Por Denise Dora Artigo 19, Mari Stockler 342Artes, Conrado Hübner Mendes Colunista da Folha e Laut (Centro de Análise da Liberdade e do Autoritarismo), Marcelo Chilvarquer Rede Liberdade, Celso Curi Movimento Artigo Quinto, Marielle Ramires Fora do Eixo, Guilherme Coelho Samambaia Filantropias

Publicado em 22 de Setembro de 2021 no jornal A Folha de São Paulo

A cultura brasileira está reagindo a uma escalada autoritária sem precedentes neste século 21. Nos últimos dois anos, contabilizamos nada menos que 130 casos de censura às expressões artísticas, autoritarismo contra a cultura e desmonte institucional do setor. Foram 94 episódios entre 2019 e 2020 e 35 só no primeiro semestre deste ano.

Mapear os episódios de cerceamento à liberdade de expressão artística e de ofensiva contra o campo da cultura é imprescindível para essa reação. Identificar os principais segmentos vitimados pelos atos censores e autoritários, os “novos” mecanismos de violação, os tipos de manifestação autoritária e suas motivações —tudo isso compõe o Mapa da Censura no Brasil, essencial para compreender a real dimensão desse fenômeno.

Mas é preciso ir além. É preciso amparar e responder à altura. Vamos acolher as denúncias dos artistas, produtores e gestores culturais, analisá-las técnica e juridicamente, orientar esses profissionais sobre seus direitos e oferecer-lhes instrumentos concretos de reação ao abuso sistemático que vêm sofrendo. O objetivo é criar condições reais para que a liberdade de expressão artística, individual e coletiva seja garantida.

Esse é o trabalho do Mobile (Movimento Brasileiro Integrado pela Liberdade de Expressão Artística), uma ação do Artigo 19 e 342Artes, em parceria com Laut, Rede Liberdade, Movimento Artigo Quinto, Mídia Ninja e provocação e articulação da Samambaia Filantropias.

O Mobile nasceu da convicção de que não podemos nos calar diante do quadro crescente de censura e autoritarismo, promovido por autoridades e operadores simpatizantes de extremismos, numa situação que afronta princípios democráticos e do Estado de Direito.

Num país de longa tradição de violações de direitos humanos e liberdades, instaurou-se uma ordem ainda mais grave a partir de 2018, quando Jair Bolsonaro elegeu a cultura como inimiga moral de seu governo.

O resultado tem sido uma sequência de episódios cada vez mais extensos e intensos.
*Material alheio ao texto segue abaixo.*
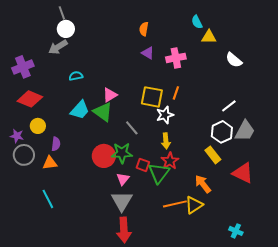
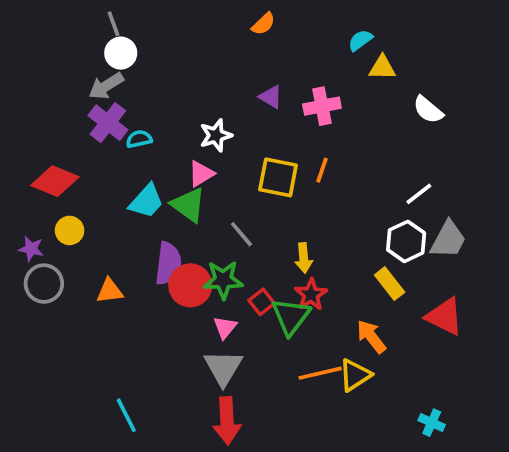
cyan semicircle: (197, 22) -> (360, 40), turned 80
orange semicircle: (144, 29) -> (263, 24), moved, turned -144
purple cross: (23, 67) -> (108, 123), moved, turned -30
white star: (165, 115) -> (216, 135), moved
purple semicircle: (56, 144) -> (168, 263), moved, size x1.6
orange triangle: (50, 163) -> (110, 291), moved
red square: (143, 165) -> (262, 302), turned 32
cyan line: (48, 199) -> (126, 415), moved

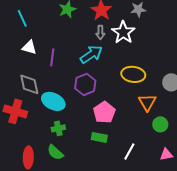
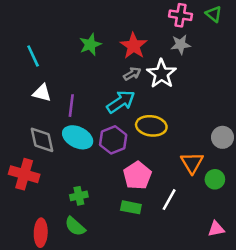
gray arrow: (100, 32) -> (132, 74), turned -120
yellow ellipse: (133, 74) -> (151, 126), moved
cyan ellipse: (53, 101) -> (78, 137), moved
green circle: (160, 124) -> (215, 179), moved
white line: (129, 151) -> (169, 200), moved

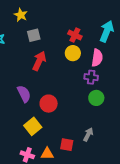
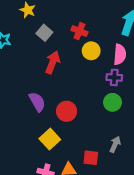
gray square: (34, 35) -> (44, 33), turned -32
red cross: (75, 35) -> (79, 31), moved
green circle: (96, 98) -> (112, 102), moved

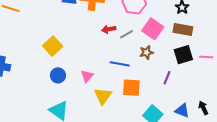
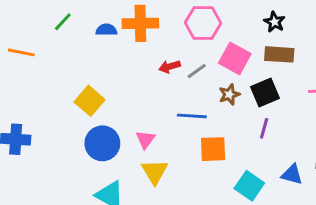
black square: (183, 55) -> (265, 93), moved
blue circle: (58, 75) -> (102, 143), size x1.5
yellow triangle: (103, 96) -> (155, 172), moved

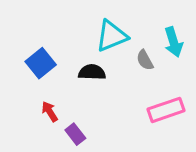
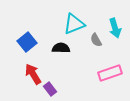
red arrow: (50, 112) -> (33, 74), size x1.5

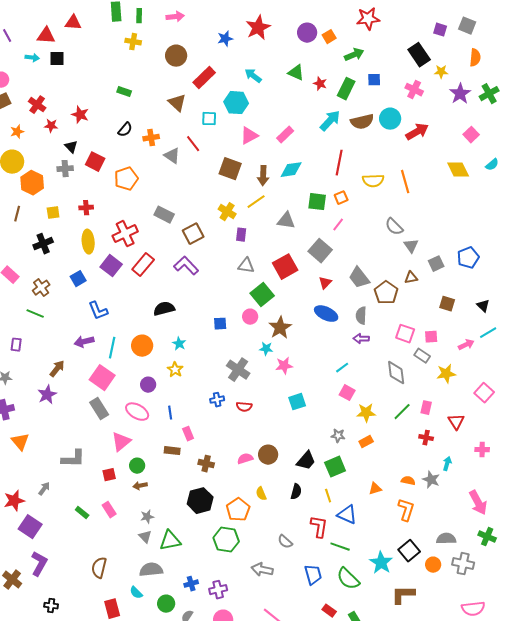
Fechamentos de exposições e cancelamentos de shows, mostras, performances e festivais sob alegações obscurantistas. Ameaças a artistas e instituições culturais. Ordens judiciais de censura prévia.

Destruição de terreiros religiosos. Perseguição político-ideológica a quem pensa diferente. Tentativas de controle ideológico dos segmentos culturais. Ataques a manifestações artísticas, a posicionamentos estéticos ou a conteúdos relacionados à orientação sexual, de gênero e de raça.

Estrangulamento financeiro e supressão de políticas públicas de fomento. Aparelhamento ideológico das instituições culturais. Dissolução da memória e do patrimônio.

Em março deste ano, o presidente da Fundação Palmares, Sérgio Camargo, incitou boicote a “Medida Provisória”, filme dirigido por Lázaro Ramos que trata de pedido de reparação da população negra pelo período da escravidão. Em julho, o secretário especial da Cultura, Mario Friasao criticar o uso do pronome neutro “todes” em postagem do Museu da Língua Portuguesa, ameaçou cortar verba do governo federal nas obras da instituição. Em 2019, o Centro Cultural Banco do Brasil cancelou unilateralmente a peça teatral “Caranguejo Overdrive” pelo conteúdo politizado.

Como esses, dezenas de casos expõem um quadro de perseguição aos artistas e um processo de instrumentalização de órgãos e instituições culturais públicos, que resulta no descompromisso com a manutenção de equipamentos —cujo exemplo mais recente foi o incêndio de um galpão da Cinemateca Brasileira, parte do roteiro de como destruir o futuro do país a partir do descaso com sua memória.

O Mobile nasceu para resistir. Resistir e conscientizar a sociedade dos riscos em curso. Conscientizar e trabalhar para promover os direitos culturais e artísticos. Porque o Mobile é um movimento coletivo que acolhe, analisa e orienta casos de censura ou intimidação à arte, à cultura e aos artistas; que reforça o direito constitucional de liberdade da atividade intelectual, artística, científica e de comunicação, e de veto a toda e qualquer censura; que alerta, inspira e dá publicidade às denúncias de artistas e agentes culturais de todo o país.